Krzysztof Jurgiel, minister Rolnictwa i Rozwoju Wsi podczas wizyty w Szczecinie zapowiedział reaktywację majątków po PGR. Zgodnie z planem mieliby się tym zająć sami rolnicy, ale w tej sprawie pomoże również państwo.
Państwowe gospodarstwa rolne (PGR) to socjalistyczny projekt, forma własności ziemskiej działająca w Polsce w latach 1949-1993. Były tworzone z reguły na bazie wcześniejszych majątków ziemskich.
PGR-y „słynęły” z fatalnego poziomu zarządzania i często niskiej efektywności pracy, to z kolei prowadziło do mizernych efektów. Z racji niewielkiej efektywności państwo musiało pokrywać deficyt z dotacji. O skali tego zjawiska najlepiej świadczą dane zgodnie z którymi do 1988 roku ponad 50 proc. środków na rozwój rolnictwa przeznaczano na spłacanie deficytu.

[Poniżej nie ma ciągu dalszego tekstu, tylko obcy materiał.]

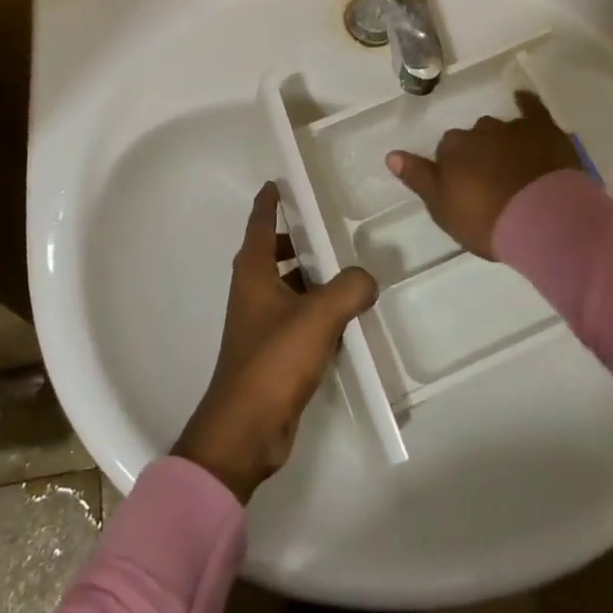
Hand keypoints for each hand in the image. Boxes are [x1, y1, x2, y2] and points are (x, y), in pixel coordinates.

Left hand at [174, 183, 377, 501]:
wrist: (246, 429)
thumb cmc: (274, 360)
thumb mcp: (318, 316)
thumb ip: (349, 289)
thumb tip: (366, 278)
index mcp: (254, 272)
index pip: (260, 224)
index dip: (269, 202)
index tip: (278, 182)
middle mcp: (253, 291)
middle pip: (274, 253)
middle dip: (299, 239)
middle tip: (331, 226)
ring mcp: (260, 323)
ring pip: (288, 286)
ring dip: (311, 276)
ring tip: (348, 269)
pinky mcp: (272, 352)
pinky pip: (297, 316)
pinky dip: (316, 308)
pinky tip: (345, 315)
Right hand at [387, 91, 580, 258]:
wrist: (543, 219)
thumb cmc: (487, 220)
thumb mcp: (443, 208)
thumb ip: (418, 178)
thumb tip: (391, 154)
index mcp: (452, 148)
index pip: (446, 151)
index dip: (455, 169)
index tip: (464, 188)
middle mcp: (478, 131)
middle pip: (473, 138)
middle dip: (479, 153)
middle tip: (489, 180)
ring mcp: (512, 128)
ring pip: (500, 129)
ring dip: (502, 141)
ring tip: (512, 164)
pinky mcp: (542, 129)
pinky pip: (532, 108)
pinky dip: (526, 103)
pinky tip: (523, 99)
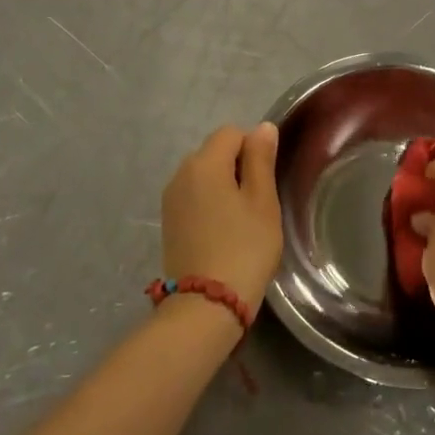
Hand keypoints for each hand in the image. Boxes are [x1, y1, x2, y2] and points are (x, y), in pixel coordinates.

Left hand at [161, 123, 282, 311]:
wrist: (206, 306)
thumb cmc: (244, 248)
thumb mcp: (262, 201)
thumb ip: (261, 159)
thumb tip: (262, 127)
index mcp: (204, 163)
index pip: (232, 133)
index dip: (253, 149)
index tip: (265, 181)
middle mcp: (181, 173)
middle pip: (215, 152)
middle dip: (237, 167)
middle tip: (257, 203)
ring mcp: (170, 199)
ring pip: (204, 175)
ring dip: (223, 186)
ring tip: (241, 220)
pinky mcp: (168, 222)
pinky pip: (193, 197)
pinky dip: (209, 204)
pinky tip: (222, 232)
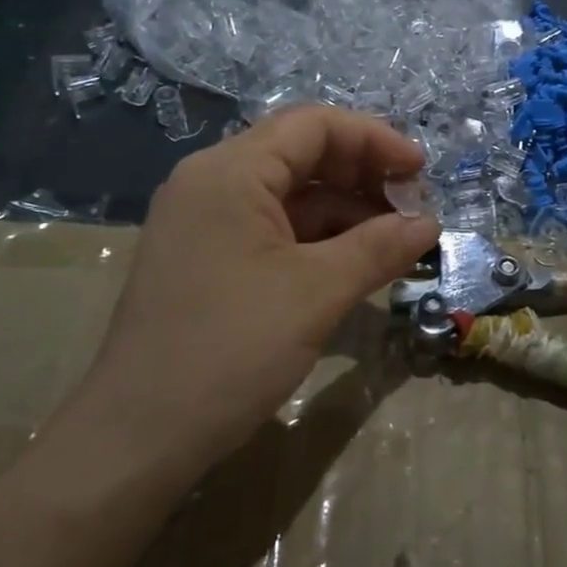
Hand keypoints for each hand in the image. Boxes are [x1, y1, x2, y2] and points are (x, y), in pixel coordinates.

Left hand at [72, 107, 439, 486]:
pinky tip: (354, 265)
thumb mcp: (317, 292)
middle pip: (301, 154)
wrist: (136, 440)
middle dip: (363, 175)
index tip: (421, 172)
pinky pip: (273, 230)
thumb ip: (379, 247)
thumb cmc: (229, 349)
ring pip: (290, 195)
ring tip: (394, 242)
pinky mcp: (207, 260)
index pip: (313, 125)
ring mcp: (205, 223)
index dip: (375, 139)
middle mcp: (212, 184)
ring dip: (345, 211)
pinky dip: (318, 240)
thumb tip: (430, 224)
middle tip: (412, 209)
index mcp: (230, 172)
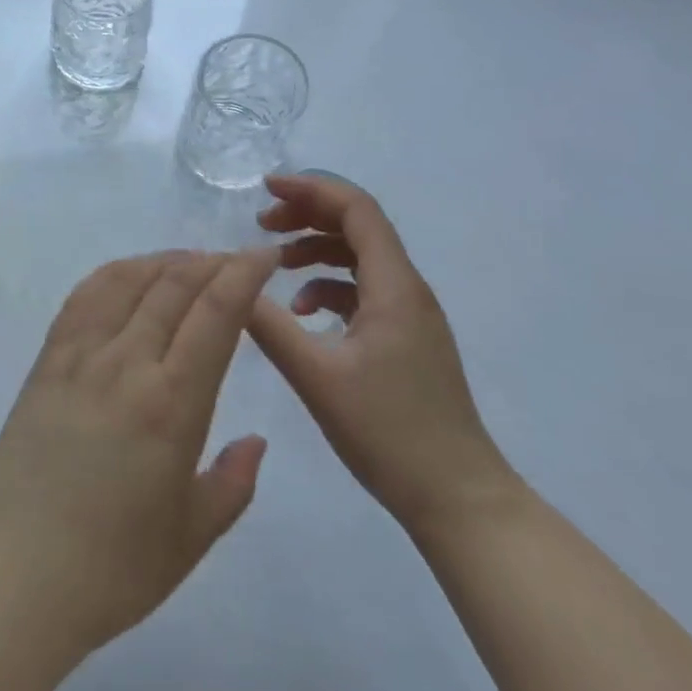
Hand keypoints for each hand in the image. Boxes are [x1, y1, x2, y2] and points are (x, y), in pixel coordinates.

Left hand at [0, 249, 277, 653]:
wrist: (17, 572)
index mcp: (172, 404)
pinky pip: (86, 295)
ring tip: (191, 262)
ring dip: (167, 260)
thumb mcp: (192, 537)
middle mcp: (127, 362)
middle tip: (237, 261)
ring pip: (130, 279)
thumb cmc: (113, 567)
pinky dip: (117, 272)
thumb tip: (256, 440)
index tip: (265, 256)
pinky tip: (132, 274)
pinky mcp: (48, 357)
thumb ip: (233, 483)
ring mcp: (81, 354)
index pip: (215, 313)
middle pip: (175, 285)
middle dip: (213, 262)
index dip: (244, 274)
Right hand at [247, 173, 517, 534]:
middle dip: (307, 215)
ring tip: (274, 263)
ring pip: (359, 257)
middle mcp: (407, 288)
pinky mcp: (406, 338)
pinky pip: (363, 289)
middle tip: (262, 224)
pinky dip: (328, 286)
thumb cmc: (390, 433)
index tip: (266, 190)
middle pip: (357, 225)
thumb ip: (270, 325)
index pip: (356, 209)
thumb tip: (232, 282)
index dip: (311, 189)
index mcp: (394, 286)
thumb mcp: (317, 377)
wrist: (459, 501)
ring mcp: (410, 315)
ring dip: (315, 250)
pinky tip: (302, 312)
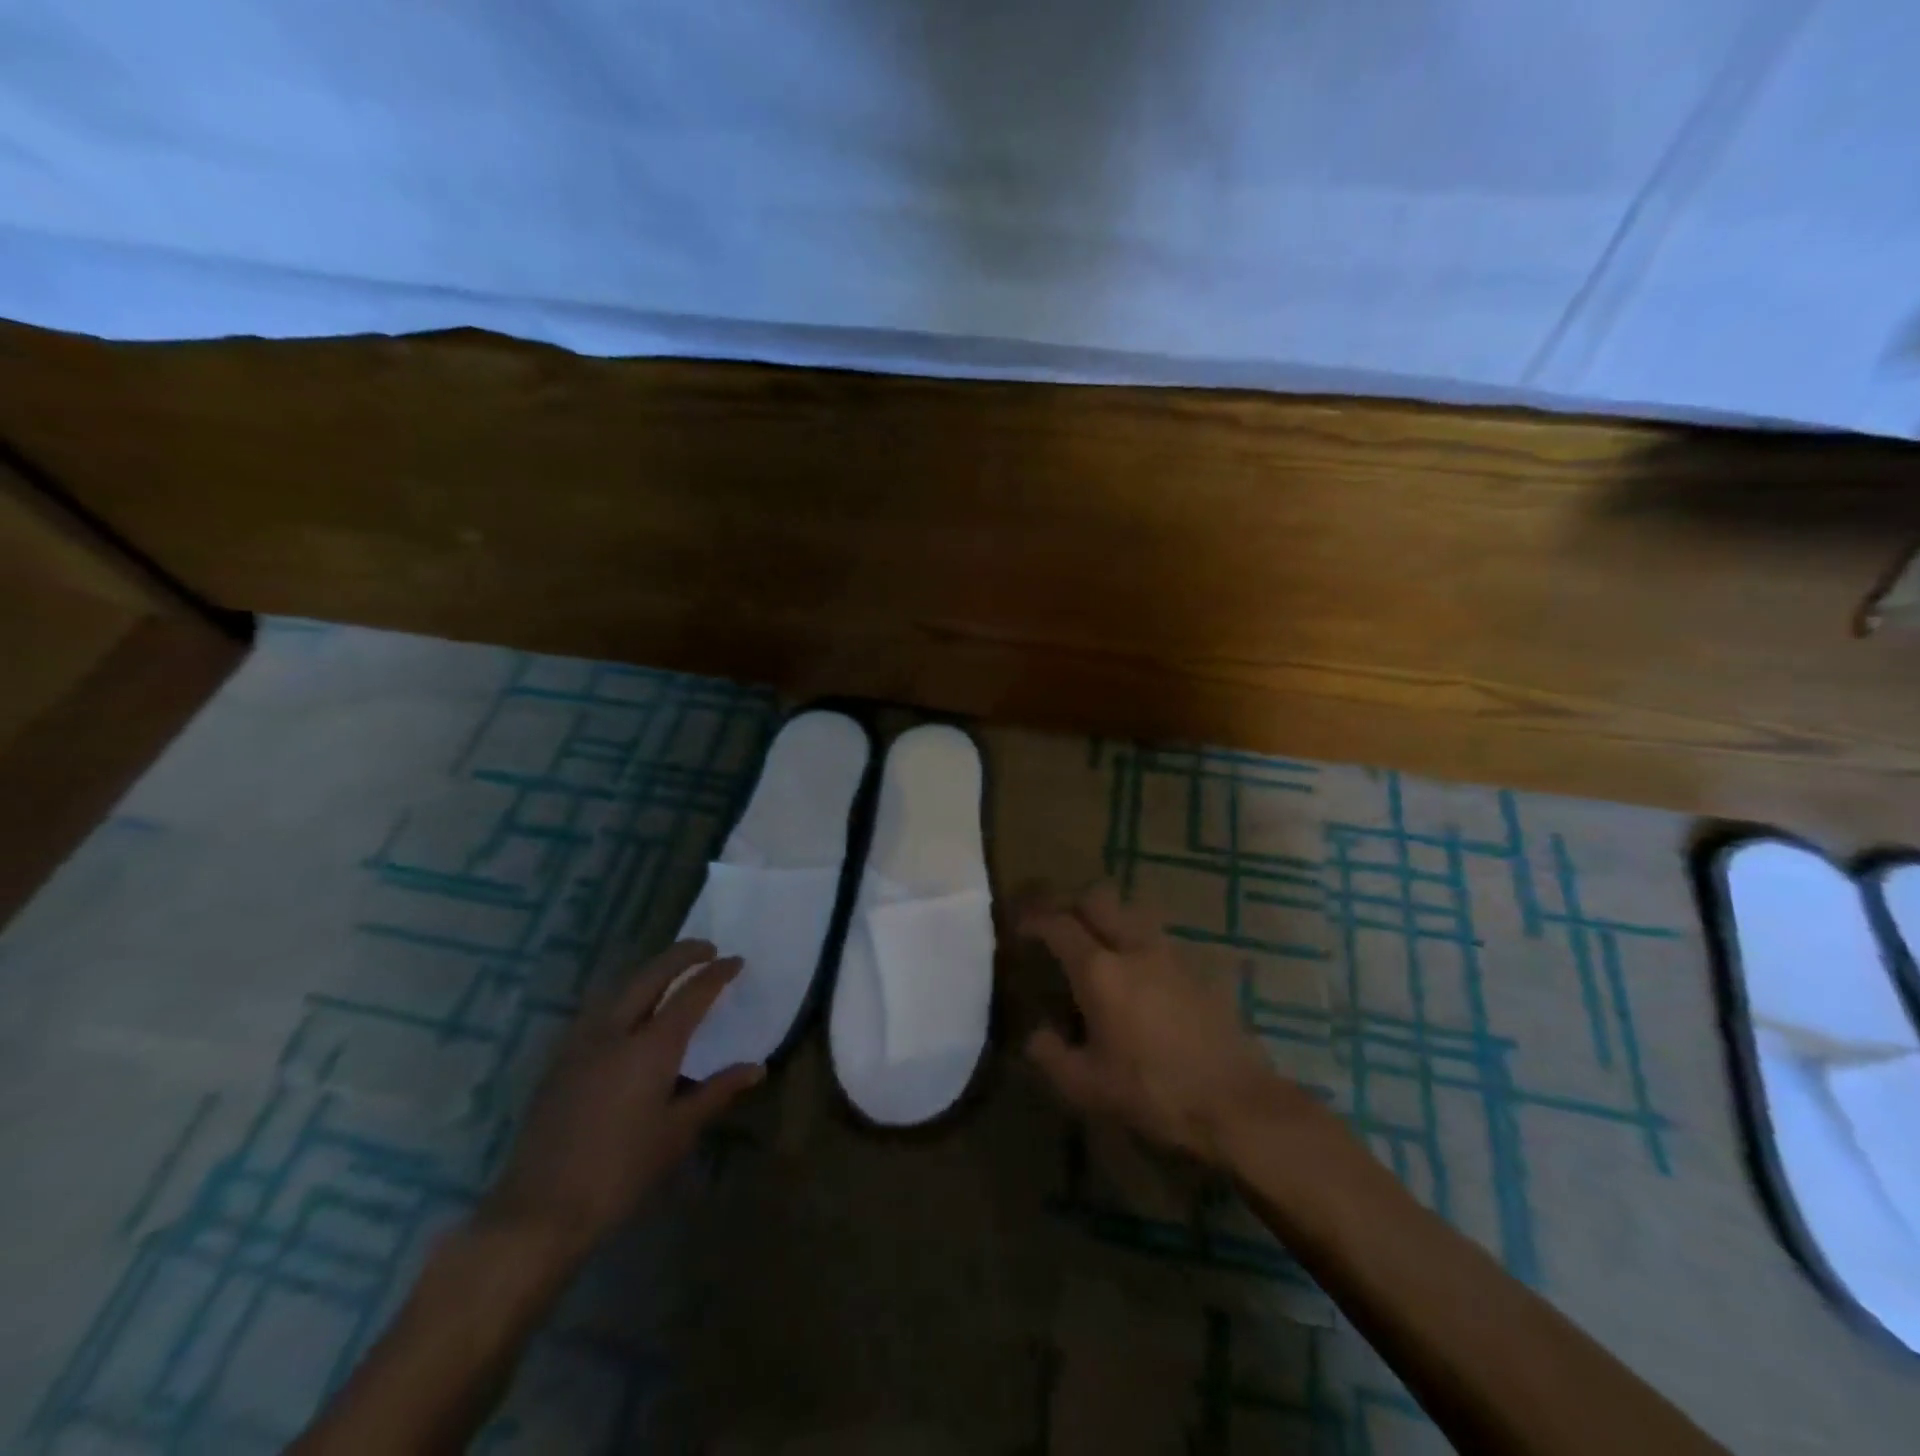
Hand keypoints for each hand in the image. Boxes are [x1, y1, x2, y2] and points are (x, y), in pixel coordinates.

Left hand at [480, 940, 763, 1260]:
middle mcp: (615, 1031)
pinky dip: (624, 995)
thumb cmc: (620, 1172)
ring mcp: (582, 1043)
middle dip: (681, 955)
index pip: (691, 994)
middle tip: (707, 949)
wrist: (539, 1211)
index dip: (716, 974)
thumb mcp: (677, 1133)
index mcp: (650, 1047)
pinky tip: (630, 1012)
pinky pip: (599, 1010)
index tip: (736, 961)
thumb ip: (717, 1092)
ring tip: (671, 973)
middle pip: (651, 975)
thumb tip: (757, 1068)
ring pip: (620, 987)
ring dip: (650, 971)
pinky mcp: (560, 1060)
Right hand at [1015, 882, 1326, 1167]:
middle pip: (1097, 898)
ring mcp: (1170, 953)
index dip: (1034, 919)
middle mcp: (1134, 947)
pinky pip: (1156, 937)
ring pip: (1130, 912)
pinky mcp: (1197, 968)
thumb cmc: (1154, 1093)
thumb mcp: (1088, 1087)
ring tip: (1095, 947)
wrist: (1236, 1102)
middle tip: (1057, 925)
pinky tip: (1136, 974)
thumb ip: (1051, 1055)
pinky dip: (1135, 940)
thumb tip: (1036, 1034)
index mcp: (1100, 971)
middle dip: (1070, 903)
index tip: (1019, 926)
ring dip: (1106, 918)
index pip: (1058, 924)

U schyłku lat 80-tych istniało około 1000 PPGR-ów, z czego największą część stanowiły te o powierzchni 5-10 tys. ha. Po upadku komunizmu Agencja Własności rolnej Skarbu Państwa, przejęła 1666 państwowych przedsiębiorstw gospodarki rolnej, które stopniowo likwidowano, sprzedawano lub wydzierżawiano, jednak duża część majątku została skazana na zniszczenie.
Minister Rolnictwa i Rozwoju Wsi Krzysztof Jurgiel w Szczecinie przedstawił pomysł na zagospodarowanie infrastruktury pozostałej po PGR. Obecnie budynki wchodzące niegdyś w skład gospodarstw są nieużywane, a zdaniem ministra można to zmienić:
„Kompleksowy program wsparcia jest potrzebny, żeby dokonała się aktywizacja obszarów, gdzie są niewykorzystane budynki będące w gestii Agencji Nieruchomości Rolnych” – powiedział minister Jurgiel cytowany przez Radio Szczecin.
Jak wskazuje minister, cały plan jest ukierunkowany na rozwój rolnictwa w Polsce. Reaktywacją majątków mieliby się zająć sami rolnicy, jednak nie zostaną zostawieni bez wsparcia. Osoby, które przedstawią plan zagospodarowania części majątku po PGR, mogą liczyć na pomoc z programów rządowych.
Wojewodowie będą powoływać zespoły, które zdecydują na jakie inwestycje można przeznaczyć środki państwowe i wyodrębnią te, które nadają się do modernizacji w pierwszej kolejności.